Try it - The lines from the start of the listing through the line containing "Page size: 2001x1125." should be printed exactly, and no other lines should be printed.

Supplied records -

---------------

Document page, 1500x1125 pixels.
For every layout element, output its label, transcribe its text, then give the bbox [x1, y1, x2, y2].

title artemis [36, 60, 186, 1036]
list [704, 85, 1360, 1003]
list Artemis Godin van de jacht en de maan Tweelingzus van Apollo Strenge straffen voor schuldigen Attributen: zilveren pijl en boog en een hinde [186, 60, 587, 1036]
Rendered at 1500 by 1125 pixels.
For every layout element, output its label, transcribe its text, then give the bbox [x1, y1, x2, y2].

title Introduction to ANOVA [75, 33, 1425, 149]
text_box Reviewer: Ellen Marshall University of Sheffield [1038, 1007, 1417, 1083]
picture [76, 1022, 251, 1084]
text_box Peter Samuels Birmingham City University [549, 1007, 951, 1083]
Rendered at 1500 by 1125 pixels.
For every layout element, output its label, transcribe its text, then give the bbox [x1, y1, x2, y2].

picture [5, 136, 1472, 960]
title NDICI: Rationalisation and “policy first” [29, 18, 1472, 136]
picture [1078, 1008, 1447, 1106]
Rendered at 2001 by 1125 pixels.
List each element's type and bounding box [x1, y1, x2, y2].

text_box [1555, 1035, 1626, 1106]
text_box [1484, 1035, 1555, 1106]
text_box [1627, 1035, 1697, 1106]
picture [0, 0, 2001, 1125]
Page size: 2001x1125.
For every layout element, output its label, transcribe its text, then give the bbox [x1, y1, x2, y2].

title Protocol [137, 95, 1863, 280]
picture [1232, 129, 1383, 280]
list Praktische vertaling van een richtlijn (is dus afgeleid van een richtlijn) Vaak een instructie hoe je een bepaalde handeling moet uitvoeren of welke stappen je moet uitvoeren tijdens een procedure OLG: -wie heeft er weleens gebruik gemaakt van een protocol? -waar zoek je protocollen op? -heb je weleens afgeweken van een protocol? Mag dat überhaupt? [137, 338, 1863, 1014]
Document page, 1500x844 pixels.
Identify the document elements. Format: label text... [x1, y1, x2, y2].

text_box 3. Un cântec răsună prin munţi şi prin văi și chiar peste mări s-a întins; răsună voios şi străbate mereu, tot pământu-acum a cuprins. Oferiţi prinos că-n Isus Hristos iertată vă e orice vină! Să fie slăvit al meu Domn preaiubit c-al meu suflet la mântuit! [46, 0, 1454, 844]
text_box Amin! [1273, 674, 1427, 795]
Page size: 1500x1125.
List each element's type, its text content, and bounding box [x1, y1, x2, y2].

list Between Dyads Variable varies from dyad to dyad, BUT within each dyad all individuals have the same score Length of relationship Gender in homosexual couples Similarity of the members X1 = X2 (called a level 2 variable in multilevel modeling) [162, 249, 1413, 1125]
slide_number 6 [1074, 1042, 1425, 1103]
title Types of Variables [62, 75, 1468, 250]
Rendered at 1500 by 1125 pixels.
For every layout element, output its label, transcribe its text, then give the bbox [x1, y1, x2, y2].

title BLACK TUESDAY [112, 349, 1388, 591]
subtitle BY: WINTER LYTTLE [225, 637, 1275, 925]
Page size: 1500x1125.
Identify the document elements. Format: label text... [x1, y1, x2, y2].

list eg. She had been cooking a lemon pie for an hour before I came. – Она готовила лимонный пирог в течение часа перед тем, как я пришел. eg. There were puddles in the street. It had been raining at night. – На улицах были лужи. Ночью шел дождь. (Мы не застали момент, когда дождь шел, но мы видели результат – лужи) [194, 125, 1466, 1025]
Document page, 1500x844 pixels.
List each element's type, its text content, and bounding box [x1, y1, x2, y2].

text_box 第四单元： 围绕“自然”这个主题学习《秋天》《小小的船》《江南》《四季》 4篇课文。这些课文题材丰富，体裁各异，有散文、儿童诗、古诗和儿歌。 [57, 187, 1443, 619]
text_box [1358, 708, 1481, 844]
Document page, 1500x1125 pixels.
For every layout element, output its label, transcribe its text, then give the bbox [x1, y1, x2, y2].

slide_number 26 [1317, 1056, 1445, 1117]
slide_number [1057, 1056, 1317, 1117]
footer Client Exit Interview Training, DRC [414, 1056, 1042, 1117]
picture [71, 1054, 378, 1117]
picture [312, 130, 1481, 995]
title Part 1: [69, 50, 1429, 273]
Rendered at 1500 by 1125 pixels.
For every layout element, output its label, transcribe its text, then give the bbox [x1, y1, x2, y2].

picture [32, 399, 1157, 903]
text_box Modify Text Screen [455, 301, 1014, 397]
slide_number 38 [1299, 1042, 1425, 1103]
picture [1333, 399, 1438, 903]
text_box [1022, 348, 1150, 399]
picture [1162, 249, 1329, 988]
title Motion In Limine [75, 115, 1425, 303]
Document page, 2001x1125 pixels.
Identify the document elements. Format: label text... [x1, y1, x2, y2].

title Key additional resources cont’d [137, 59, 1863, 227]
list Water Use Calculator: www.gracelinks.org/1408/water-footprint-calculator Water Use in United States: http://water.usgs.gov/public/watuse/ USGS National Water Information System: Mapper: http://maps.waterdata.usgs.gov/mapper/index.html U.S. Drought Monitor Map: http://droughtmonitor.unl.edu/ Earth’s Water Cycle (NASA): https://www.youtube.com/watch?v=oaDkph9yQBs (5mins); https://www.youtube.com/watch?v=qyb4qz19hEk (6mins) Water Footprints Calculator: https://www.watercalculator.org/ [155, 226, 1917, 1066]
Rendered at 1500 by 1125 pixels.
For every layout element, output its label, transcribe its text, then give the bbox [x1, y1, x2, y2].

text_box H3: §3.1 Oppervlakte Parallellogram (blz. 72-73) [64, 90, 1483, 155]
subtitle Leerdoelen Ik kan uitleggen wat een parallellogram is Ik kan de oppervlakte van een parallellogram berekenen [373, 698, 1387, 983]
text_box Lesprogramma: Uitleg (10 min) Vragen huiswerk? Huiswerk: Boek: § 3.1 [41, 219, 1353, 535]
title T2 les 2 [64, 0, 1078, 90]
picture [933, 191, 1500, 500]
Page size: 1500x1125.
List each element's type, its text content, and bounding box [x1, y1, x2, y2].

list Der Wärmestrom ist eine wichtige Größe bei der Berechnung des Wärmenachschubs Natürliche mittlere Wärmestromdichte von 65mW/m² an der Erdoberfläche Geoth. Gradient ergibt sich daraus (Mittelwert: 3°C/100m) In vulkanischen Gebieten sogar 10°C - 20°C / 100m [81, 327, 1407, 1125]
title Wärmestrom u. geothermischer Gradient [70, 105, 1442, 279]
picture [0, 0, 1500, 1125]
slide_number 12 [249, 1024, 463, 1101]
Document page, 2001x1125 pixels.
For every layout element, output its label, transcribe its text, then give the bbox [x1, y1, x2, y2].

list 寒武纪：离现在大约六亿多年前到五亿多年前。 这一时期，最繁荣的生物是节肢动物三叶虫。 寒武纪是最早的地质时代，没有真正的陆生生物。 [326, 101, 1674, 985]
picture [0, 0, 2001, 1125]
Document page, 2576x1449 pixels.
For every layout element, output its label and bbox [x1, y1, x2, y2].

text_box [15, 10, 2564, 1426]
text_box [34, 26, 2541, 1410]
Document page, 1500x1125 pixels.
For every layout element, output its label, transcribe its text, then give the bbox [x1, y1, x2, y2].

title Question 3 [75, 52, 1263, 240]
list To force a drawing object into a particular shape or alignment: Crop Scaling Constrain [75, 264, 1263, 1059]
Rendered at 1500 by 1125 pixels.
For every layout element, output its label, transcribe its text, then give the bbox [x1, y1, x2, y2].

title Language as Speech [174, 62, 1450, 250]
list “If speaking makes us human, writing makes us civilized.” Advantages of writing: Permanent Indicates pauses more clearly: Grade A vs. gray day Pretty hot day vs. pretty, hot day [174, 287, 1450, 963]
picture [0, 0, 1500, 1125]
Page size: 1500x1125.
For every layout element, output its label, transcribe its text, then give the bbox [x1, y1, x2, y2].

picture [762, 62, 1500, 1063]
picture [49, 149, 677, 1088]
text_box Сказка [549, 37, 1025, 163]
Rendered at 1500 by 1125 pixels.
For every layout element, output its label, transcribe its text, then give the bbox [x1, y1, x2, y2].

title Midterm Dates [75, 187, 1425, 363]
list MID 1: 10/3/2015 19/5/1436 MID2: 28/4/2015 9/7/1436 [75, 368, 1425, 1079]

---------------

Output of the exercise -
Document page, 1500x1125 pixels.
For every layout element, output its label, transcribe its text, then give the bbox [x1, y1, x2, y2].

title artemis [36, 60, 186, 1036]
list [704, 85, 1360, 1003]
list Artemis Godin van de jacht en de maan Tweelingzus van Apollo Strenge straffen voor schuldigen Attributen: zilveren pijl en boog en een hinde [186, 60, 587, 1036]
Rendered at 1500 by 1125 pixels.
For every layout element, output its label, transcribe its text, then give the bbox [x1, y1, x2, y2].

title Introduction to ANOVA [75, 33, 1425, 149]
text_box Reviewer: Ellen Marshall University of Sheffield [1038, 1007, 1417, 1083]
picture [76, 1022, 251, 1084]
text_box Peter Samuels Birmingham City University [549, 1007, 951, 1083]
Rendered at 1500 by 1125 pixels.
For every layout element, output its label, transcribe its text, then give the bbox [x1, y1, x2, y2].

picture [5, 136, 1472, 960]
title NDICI: Rationalisation and “policy first” [29, 18, 1472, 136]
picture [1078, 1008, 1447, 1106]
Rendered at 2001 by 1125 pixels.
List each element's type and bounding box [x1, y1, x2, y2].

text_box [1555, 1035, 1626, 1106]
text_box [1484, 1035, 1555, 1106]
text_box [1627, 1035, 1697, 1106]
picture [0, 0, 2001, 1125]
Page size: 2001x1125.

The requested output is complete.